──────── RECORDED INFORMATION ────────
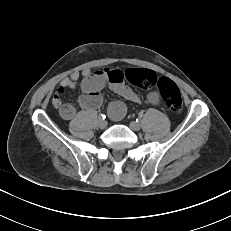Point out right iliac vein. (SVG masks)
<instances>
[{
	"label": "right iliac vein",
	"instance_id": "right-iliac-vein-1",
	"mask_svg": "<svg viewBox=\"0 0 231 231\" xmlns=\"http://www.w3.org/2000/svg\"><path fill=\"white\" fill-rule=\"evenodd\" d=\"M98 126H99V128L103 129L107 126V122L104 119L99 118Z\"/></svg>",
	"mask_w": 231,
	"mask_h": 231
}]
</instances>
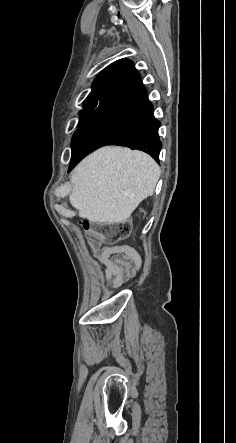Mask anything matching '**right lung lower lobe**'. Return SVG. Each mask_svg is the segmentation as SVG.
Masks as SVG:
<instances>
[{"instance_id": "obj_1", "label": "right lung lower lobe", "mask_w": 236, "mask_h": 443, "mask_svg": "<svg viewBox=\"0 0 236 443\" xmlns=\"http://www.w3.org/2000/svg\"><path fill=\"white\" fill-rule=\"evenodd\" d=\"M153 105L139 80L130 88L108 97L72 140L71 171L90 152L104 145L142 150L158 161L161 142Z\"/></svg>"}]
</instances>
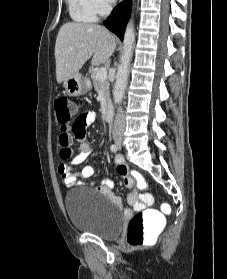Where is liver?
<instances>
[{
  "mask_svg": "<svg viewBox=\"0 0 227 279\" xmlns=\"http://www.w3.org/2000/svg\"><path fill=\"white\" fill-rule=\"evenodd\" d=\"M115 47V37L103 26L80 22L63 24L55 43L57 83L78 73L91 57L93 65L105 63Z\"/></svg>",
  "mask_w": 227,
  "mask_h": 279,
  "instance_id": "6515ba94",
  "label": "liver"
}]
</instances>
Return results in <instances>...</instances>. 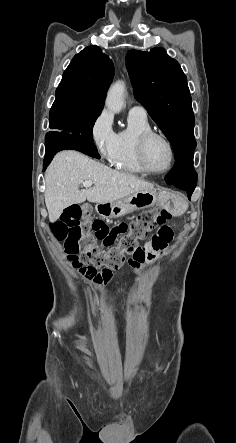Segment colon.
Masks as SVG:
<instances>
[{"instance_id": "obj_1", "label": "colon", "mask_w": 236, "mask_h": 443, "mask_svg": "<svg viewBox=\"0 0 236 443\" xmlns=\"http://www.w3.org/2000/svg\"><path fill=\"white\" fill-rule=\"evenodd\" d=\"M88 216L85 206L71 205L51 225V230L56 240L63 243L66 257L73 267L103 268L97 275L102 283L111 281L112 271L123 265L125 254L133 253L131 263L128 261L132 269L138 270L143 265L147 250L137 247V242L154 228L160 227L159 233L166 240L173 235L172 229L166 225L171 215L161 207L142 212L130 222H119L111 227L101 220L90 221ZM96 240L106 244L118 241V245L104 250L95 244Z\"/></svg>"}]
</instances>
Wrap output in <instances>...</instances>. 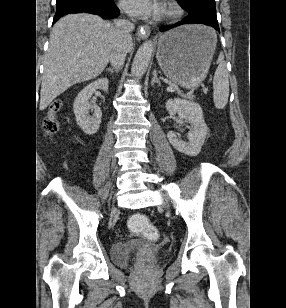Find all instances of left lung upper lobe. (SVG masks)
<instances>
[{"instance_id":"1","label":"left lung upper lobe","mask_w":286,"mask_h":308,"mask_svg":"<svg viewBox=\"0 0 286 308\" xmlns=\"http://www.w3.org/2000/svg\"><path fill=\"white\" fill-rule=\"evenodd\" d=\"M178 2L183 3L184 5H191L196 2H212L215 3L214 0H178Z\"/></svg>"}]
</instances>
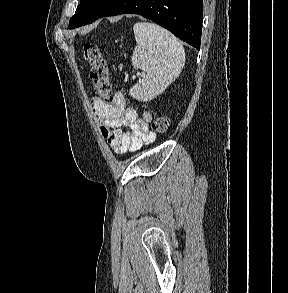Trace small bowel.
Here are the masks:
<instances>
[{"instance_id":"1","label":"small bowel","mask_w":288,"mask_h":293,"mask_svg":"<svg viewBox=\"0 0 288 293\" xmlns=\"http://www.w3.org/2000/svg\"><path fill=\"white\" fill-rule=\"evenodd\" d=\"M92 108L102 136L115 153L136 152L155 141L156 136L149 128L151 114L144 112L140 119L136 110L127 106L122 92L116 91L110 102L95 97ZM124 127L130 131H124Z\"/></svg>"}]
</instances>
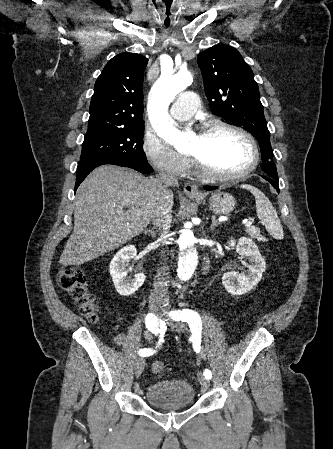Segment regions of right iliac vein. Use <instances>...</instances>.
<instances>
[{
    "label": "right iliac vein",
    "mask_w": 333,
    "mask_h": 449,
    "mask_svg": "<svg viewBox=\"0 0 333 449\" xmlns=\"http://www.w3.org/2000/svg\"><path fill=\"white\" fill-rule=\"evenodd\" d=\"M151 308L155 313H160L162 306L160 303L158 302H152L151 304ZM145 366V359L142 357H139L138 359H136L135 362V375L136 377H139L144 369Z\"/></svg>",
    "instance_id": "1"
}]
</instances>
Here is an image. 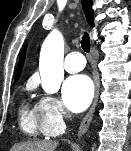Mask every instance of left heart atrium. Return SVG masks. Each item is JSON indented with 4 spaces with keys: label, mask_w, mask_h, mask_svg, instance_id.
<instances>
[{
    "label": "left heart atrium",
    "mask_w": 131,
    "mask_h": 151,
    "mask_svg": "<svg viewBox=\"0 0 131 151\" xmlns=\"http://www.w3.org/2000/svg\"><path fill=\"white\" fill-rule=\"evenodd\" d=\"M93 93L92 80L83 74L69 77L62 87L63 101L73 112L83 111L90 104Z\"/></svg>",
    "instance_id": "39dd6f15"
}]
</instances>
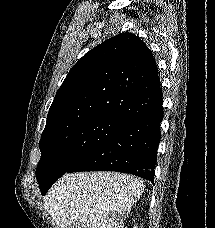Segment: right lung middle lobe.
<instances>
[{
    "mask_svg": "<svg viewBox=\"0 0 215 228\" xmlns=\"http://www.w3.org/2000/svg\"><path fill=\"white\" fill-rule=\"evenodd\" d=\"M126 120L96 116L41 135L36 178L42 195L52 184Z\"/></svg>",
    "mask_w": 215,
    "mask_h": 228,
    "instance_id": "dd1d6c3e",
    "label": "right lung middle lobe"
}]
</instances>
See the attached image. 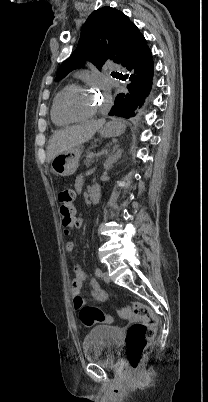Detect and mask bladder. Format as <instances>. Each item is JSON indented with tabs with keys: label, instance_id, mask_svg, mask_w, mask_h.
<instances>
[{
	"label": "bladder",
	"instance_id": "bladder-1",
	"mask_svg": "<svg viewBox=\"0 0 208 402\" xmlns=\"http://www.w3.org/2000/svg\"><path fill=\"white\" fill-rule=\"evenodd\" d=\"M119 347L120 337L116 328L94 326L83 344L84 358L102 365L112 364Z\"/></svg>",
	"mask_w": 208,
	"mask_h": 402
}]
</instances>
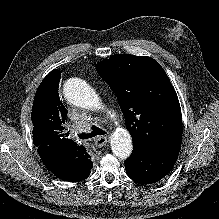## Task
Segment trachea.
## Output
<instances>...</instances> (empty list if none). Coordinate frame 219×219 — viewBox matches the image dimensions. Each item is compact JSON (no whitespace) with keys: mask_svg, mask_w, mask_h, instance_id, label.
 Instances as JSON below:
<instances>
[{"mask_svg":"<svg viewBox=\"0 0 219 219\" xmlns=\"http://www.w3.org/2000/svg\"><path fill=\"white\" fill-rule=\"evenodd\" d=\"M91 129H92V131L90 133H87V134L86 133H82L80 135V137L83 138V139H88V138L95 137L97 135H105L106 134V132L103 129H101V128L95 126V125H93L91 127Z\"/></svg>","mask_w":219,"mask_h":219,"instance_id":"trachea-1","label":"trachea"}]
</instances>
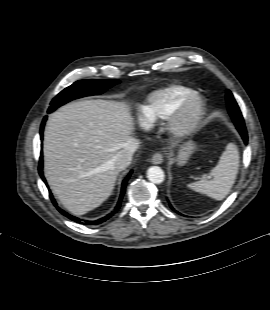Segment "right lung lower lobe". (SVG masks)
Listing matches in <instances>:
<instances>
[{
  "instance_id": "98d812e1",
  "label": "right lung lower lobe",
  "mask_w": 270,
  "mask_h": 310,
  "mask_svg": "<svg viewBox=\"0 0 270 310\" xmlns=\"http://www.w3.org/2000/svg\"><path fill=\"white\" fill-rule=\"evenodd\" d=\"M46 119H47V117H44L43 122H42V124H41V129H40V136H41V139L43 138V129H44V125H45ZM42 164H43V162H42V156H41V157H40V163H39V173H40V176H41V178L43 179V181L46 183L45 178H44V176H43V172H42ZM131 173H132V171H131V172L127 175V177L123 180L120 198H119V201H118V203H117L115 209H114L111 213H109L108 215H106L105 217H102V218H100V219H98V220H95V221H87V220H81V219H79V218H77V217H74V216H72V215L66 213L65 211L61 210L59 207H57V209H58L63 215H65L66 217H68L69 219H71V220H73V221H75V222H77V223H84V224H87V225H93V224H94V225H97V224H100V223H102V222H105V221L108 220L110 217H112V216L118 211V209L120 208L121 202H122V198H123V195H124V192H125L126 184H127V181H128V179H129ZM50 198H51L53 204H54L55 206H57V204H56V202H55V200H54V198H53L51 192H50Z\"/></svg>"
}]
</instances>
────────
◆ WHAT IS ASKED
Please count the lines in the entries above that contain the string "matches" and reply with only the number.

◆ SOLUTION TO THIS TASK
2